SINCE THE 1993 conflagration at the Branch Davidian compound in Waco, Tex., the FBI has steadfastly maintained not only that law enforcement agents did not start the fire but also that they did not send any incendiary devices into the compound that could have done so. Attorney General Janet Reno has said as much before Congress. Suddenly, more than six years after the raid, the FBI has admitted that incendiary tear-gas shells were used after all.
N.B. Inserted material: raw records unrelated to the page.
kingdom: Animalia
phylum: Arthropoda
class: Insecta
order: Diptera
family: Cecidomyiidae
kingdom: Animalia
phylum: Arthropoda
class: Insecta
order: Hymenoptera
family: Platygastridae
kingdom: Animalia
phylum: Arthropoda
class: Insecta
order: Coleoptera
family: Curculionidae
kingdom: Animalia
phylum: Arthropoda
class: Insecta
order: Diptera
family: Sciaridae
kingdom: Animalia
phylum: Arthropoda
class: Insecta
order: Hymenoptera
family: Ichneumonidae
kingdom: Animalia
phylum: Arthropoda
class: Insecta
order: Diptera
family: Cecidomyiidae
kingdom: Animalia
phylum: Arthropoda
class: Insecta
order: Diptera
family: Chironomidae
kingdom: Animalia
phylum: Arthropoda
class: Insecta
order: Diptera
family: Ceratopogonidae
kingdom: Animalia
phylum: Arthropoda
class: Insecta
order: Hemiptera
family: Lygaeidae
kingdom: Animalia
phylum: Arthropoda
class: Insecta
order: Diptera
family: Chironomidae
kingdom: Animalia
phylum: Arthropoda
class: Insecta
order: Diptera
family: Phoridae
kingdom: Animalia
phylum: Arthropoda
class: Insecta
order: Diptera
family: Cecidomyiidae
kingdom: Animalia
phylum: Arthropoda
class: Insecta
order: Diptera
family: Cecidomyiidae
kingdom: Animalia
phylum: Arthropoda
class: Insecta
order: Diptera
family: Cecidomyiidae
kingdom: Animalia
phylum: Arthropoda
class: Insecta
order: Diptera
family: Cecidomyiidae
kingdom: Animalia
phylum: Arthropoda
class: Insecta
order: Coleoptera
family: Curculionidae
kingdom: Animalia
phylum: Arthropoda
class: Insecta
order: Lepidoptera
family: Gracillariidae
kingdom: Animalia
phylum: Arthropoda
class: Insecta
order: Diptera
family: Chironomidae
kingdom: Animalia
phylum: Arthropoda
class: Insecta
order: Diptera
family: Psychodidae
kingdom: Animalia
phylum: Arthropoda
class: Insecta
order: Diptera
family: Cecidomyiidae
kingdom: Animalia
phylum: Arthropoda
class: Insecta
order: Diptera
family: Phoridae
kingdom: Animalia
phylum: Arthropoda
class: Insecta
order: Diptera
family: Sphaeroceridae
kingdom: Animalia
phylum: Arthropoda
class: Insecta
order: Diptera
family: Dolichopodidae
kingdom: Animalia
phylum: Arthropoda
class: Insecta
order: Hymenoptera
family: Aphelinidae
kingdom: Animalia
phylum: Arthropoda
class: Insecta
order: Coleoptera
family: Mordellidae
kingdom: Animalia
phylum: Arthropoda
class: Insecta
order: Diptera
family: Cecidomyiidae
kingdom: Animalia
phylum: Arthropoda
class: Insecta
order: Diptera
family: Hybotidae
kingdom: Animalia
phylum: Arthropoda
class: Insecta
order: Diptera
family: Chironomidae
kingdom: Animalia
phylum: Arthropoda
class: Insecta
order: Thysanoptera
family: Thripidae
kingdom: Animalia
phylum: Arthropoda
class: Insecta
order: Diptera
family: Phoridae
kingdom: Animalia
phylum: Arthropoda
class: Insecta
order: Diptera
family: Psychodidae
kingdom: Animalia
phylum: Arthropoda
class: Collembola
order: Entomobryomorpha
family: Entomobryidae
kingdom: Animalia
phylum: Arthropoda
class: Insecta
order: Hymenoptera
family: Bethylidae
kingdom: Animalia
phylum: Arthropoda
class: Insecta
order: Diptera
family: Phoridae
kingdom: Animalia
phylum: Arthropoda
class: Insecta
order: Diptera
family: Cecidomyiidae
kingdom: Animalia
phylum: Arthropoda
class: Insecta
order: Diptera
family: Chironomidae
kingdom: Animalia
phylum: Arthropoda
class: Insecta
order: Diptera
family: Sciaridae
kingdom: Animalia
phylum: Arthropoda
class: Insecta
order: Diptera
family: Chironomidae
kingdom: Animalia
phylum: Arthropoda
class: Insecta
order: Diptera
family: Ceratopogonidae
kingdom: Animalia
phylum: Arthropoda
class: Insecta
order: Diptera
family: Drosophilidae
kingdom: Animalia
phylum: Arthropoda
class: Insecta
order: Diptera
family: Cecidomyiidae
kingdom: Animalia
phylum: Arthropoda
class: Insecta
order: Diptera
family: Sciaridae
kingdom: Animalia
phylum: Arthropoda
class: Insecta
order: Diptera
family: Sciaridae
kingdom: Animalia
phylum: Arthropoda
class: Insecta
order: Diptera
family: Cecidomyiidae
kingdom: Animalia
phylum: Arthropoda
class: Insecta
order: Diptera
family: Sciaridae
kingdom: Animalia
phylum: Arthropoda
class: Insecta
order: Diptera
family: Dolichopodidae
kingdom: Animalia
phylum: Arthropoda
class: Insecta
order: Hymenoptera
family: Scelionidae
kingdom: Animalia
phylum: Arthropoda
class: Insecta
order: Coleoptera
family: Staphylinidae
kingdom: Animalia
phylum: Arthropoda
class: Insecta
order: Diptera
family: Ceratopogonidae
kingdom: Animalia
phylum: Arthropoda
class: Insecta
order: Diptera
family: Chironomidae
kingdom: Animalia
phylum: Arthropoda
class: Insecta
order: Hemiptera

The government now concedes that two such canisters were fired hours before the blaze erupted but contends they were not fired at the main building and had nothing to do with the deadly fire. This may be true, but the admission is nonetheless a stupefying development that calls into question the integrity of the previous investigations of the Waco siege and will arm the conspiracy theorists who believe the Branch Davidians were innocent victims of oppressive government. How exactly is it that in all the earlier studies, these tear-gas shots have never been accounted for or admitted?
Somebody must have known as the attorney general was assuring Congress that no incendiary devices were used that she was misinforming members. Ms. Reno put it succinctly yesterday in announcing an investigation: "I don't think it's very good for my credibility." The attorney general stated that prior to the assault, "I received assurances that the gas and its means of use were not pyrotechnic. Since then, I have consistently been told that no pyrotechnic devices were used." On a matter this central to such a high-profile and longstanding case, how could she and the FBI hierarchy have been misinformed for so long? The public is entitled to a full explanation -- and quickly.